Segment Start: Supplied records

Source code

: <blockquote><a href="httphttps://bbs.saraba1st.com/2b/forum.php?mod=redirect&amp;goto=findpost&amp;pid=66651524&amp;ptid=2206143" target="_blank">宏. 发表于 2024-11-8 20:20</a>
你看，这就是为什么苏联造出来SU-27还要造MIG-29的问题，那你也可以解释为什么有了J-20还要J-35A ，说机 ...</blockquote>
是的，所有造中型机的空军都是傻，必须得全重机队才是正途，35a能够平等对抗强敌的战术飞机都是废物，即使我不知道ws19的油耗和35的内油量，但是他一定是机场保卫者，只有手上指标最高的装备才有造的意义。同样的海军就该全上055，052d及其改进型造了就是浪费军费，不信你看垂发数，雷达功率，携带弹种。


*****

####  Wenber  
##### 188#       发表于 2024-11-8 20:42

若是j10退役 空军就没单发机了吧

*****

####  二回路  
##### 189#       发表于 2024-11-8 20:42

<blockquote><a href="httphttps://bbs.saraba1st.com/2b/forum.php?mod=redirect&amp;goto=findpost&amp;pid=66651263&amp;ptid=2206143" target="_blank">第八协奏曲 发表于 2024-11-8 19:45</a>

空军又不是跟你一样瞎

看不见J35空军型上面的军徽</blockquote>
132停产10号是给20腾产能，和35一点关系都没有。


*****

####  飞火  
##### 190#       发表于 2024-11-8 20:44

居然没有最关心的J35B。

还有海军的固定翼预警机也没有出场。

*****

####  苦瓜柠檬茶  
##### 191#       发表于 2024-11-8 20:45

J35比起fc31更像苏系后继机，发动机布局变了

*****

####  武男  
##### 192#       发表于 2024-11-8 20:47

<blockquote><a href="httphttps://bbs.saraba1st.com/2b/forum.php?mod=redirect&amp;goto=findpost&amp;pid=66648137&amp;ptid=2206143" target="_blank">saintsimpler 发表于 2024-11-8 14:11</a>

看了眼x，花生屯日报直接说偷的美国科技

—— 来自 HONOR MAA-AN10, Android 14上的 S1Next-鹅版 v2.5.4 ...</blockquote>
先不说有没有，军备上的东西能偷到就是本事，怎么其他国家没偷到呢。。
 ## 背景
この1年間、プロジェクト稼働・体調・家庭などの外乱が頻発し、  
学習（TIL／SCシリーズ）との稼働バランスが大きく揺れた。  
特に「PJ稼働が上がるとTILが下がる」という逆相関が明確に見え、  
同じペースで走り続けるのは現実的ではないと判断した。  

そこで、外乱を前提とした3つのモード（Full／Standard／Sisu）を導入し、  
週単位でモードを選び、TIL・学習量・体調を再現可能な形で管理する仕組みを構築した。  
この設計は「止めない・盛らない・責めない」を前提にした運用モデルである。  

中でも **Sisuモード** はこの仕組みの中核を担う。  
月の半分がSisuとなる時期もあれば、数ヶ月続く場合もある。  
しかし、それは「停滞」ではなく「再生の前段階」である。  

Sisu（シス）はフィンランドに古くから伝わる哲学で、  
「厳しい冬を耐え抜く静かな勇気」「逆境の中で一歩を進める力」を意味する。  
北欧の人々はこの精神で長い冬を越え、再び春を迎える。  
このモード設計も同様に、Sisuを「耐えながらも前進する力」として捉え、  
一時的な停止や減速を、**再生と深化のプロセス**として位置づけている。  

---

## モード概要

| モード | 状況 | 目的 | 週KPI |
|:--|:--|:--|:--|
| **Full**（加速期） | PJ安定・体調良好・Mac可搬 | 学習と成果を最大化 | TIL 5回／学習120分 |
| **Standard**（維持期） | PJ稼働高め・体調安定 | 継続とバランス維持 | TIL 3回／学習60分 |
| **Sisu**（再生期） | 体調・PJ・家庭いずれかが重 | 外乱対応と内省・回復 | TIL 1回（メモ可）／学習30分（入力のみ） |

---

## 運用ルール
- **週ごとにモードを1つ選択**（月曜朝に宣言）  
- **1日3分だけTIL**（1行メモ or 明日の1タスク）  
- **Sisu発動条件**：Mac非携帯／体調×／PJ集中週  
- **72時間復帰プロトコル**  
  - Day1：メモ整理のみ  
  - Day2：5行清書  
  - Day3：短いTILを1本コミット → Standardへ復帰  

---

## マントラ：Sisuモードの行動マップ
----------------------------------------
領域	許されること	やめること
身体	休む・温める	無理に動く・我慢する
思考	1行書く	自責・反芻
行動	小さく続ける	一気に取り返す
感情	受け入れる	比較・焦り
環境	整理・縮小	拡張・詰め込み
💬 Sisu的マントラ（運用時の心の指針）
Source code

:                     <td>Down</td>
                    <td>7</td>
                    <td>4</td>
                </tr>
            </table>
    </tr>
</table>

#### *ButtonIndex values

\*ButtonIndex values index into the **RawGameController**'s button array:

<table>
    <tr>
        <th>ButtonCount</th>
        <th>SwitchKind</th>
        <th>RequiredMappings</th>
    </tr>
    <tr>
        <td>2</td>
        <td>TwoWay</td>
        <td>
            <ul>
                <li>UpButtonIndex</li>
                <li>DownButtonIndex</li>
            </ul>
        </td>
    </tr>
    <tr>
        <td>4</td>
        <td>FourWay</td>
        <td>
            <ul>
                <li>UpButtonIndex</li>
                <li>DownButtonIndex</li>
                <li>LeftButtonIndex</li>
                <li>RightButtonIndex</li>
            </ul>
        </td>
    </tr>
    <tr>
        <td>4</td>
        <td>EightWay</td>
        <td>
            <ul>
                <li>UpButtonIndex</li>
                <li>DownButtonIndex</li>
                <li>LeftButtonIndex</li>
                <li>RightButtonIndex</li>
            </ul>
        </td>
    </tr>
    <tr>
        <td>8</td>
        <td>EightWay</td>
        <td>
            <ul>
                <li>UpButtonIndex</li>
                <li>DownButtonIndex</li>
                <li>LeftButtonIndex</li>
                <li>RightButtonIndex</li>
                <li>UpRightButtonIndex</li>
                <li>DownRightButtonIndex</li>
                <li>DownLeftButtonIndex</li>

Segment End: Supplied records

→ **Job item**
Within the entries above, find the string "target" and return each line that holds it.

→ **Written response**
: <blockquote><a href="httphttps://bbs.saraba1st.com/2b/forum.php?mod=redirect&amp;goto=findpost&amp;pid=66651524&amp;ptid=2206143" target="_blank">宏. 发表于 2024-11-8 20:20</a>
<blockquote><a href="httphttps://bbs.saraba1st.com/2b/forum.php?mod=redirect&amp;goto=findpost&amp;pid=66651263&amp;ptid=2206143" target="_blank">第八协奏曲 发表于 2024-11-8 19:45</a>
<blockquote><a href="httphttps://bbs.saraba1st.com/2b/forum.php?mod=redirect&amp;goto=findpost&amp;pid=66648137&amp;ptid=2206143" target="_blank">saintsimpler 发表于 2024-11-8 14:11</a>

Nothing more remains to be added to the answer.